### Task to carry out
Every entry needs to be reproduced exactly.

### Provided entries
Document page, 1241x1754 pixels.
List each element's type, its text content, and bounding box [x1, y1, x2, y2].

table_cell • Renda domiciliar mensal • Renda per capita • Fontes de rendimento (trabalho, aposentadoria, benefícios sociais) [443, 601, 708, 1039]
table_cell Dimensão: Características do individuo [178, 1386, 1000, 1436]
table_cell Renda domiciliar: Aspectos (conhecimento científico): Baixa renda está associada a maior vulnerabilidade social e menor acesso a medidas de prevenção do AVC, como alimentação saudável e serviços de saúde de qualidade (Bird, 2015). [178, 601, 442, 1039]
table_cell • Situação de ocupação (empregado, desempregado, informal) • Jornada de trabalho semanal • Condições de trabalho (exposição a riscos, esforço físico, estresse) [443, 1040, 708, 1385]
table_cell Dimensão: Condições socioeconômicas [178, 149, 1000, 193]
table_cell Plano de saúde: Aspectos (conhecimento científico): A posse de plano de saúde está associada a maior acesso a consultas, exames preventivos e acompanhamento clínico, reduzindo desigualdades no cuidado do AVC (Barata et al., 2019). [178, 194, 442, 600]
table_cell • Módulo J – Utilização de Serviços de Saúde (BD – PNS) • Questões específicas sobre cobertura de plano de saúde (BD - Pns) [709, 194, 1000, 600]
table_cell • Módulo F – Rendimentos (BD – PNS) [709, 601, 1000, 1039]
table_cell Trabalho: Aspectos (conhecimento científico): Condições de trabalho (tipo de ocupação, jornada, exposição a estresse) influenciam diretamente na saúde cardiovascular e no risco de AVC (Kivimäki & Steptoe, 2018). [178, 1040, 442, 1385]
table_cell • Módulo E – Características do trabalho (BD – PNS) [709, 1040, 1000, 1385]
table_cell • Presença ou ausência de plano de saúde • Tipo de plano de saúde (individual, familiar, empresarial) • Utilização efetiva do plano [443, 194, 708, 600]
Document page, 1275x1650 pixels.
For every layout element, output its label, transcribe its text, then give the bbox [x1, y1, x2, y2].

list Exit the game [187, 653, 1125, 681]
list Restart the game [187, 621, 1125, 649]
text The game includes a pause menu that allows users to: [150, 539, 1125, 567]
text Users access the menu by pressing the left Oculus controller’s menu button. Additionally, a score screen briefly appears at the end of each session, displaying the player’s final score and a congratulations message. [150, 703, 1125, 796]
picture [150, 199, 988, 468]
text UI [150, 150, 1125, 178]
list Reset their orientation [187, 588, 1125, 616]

### Answer for this exercise
Document page, 1241x1754 pixels.
List each element's type, its text content, and bounding box [x1, y1, x2, y2].

table_cell • Renda domiciliar mensal • Renda per capita • Fontes de rendimento (trabalho, aposentadoria, benefícios sociais) [443, 601, 708, 1039]
table_cell Dimensão: Características do individuo [178, 1386, 1000, 1436]
table_cell Renda domiciliar: Aspectos (conhecimento científico): Baixa renda está associada a maior vulnerabilidade social e menor acesso a medidas de prevenção do AVC, como alimentação saudável e serviços de saúde de qualidade (Bird, 2015). [178, 601, 442, 1039]
table_cell • Situação de ocupação (empregado, desempregado, informal) • Jornada de trabalho semanal • Condições de trabalho (exposição a riscos, esforço físico, estresse) [443, 1040, 708, 1385]
table_cell Dimensão: Condições socioeconômicas [178, 149, 1000, 193]
table_cell Plano de saúde: Aspectos (conhecimento científico): A posse de plano de saúde está associada a maior acesso a consultas, exames preventivos e acompanhamento clínico, reduzindo desigualdades no cuidado do AVC (Barata et al., 2019). [178, 194, 442, 600]
table_cell • Módulo J – Utilização de Serviços de Saúde (BD – PNS) • Questões específicas sobre cobertura de plano de saúde (BD - Pns) [709, 194, 1000, 600]
table_cell • Módulo F – Rendimentos (BD – PNS) [709, 601, 1000, 1039]
table_cell Trabalho: Aspectos (conhecimento científico): Condições de trabalho (tipo de ocupação, jornada, exposição a estresse) influenciam diretamente na saúde cardiovascular e no risco de AVC (Kivimäki & Steptoe, 2018). [178, 1040, 442, 1385]
table_cell • Módulo E – Características do trabalho (BD – PNS) [709, 1040, 1000, 1385]
table_cell • Presença ou ausência de plano de saúde • Tipo de plano de saúde (individual, familiar, empresarial) • Utilização efetiva do plano [443, 194, 708, 600]
Document page, 1275x1650 pixels.
For every layout element, output its label, transcribe its text, then give the bbox [x1, y1, x2, y2].

list Exit the game [187, 653, 1125, 681]
list Restart the game [187, 621, 1125, 649]
text The game includes a pause menu that allows users to: [150, 539, 1125, 567]
text Users access the menu by pressing the left Oculus controller’s menu button. Additionally, a score screen briefly appears at the end of each session, displaying the player’s final score and a congratulations message. [150, 703, 1125, 796]
picture [150, 199, 988, 468]
text UI [150, 150, 1125, 178]
list Reset their orientation [187, 588, 1125, 616]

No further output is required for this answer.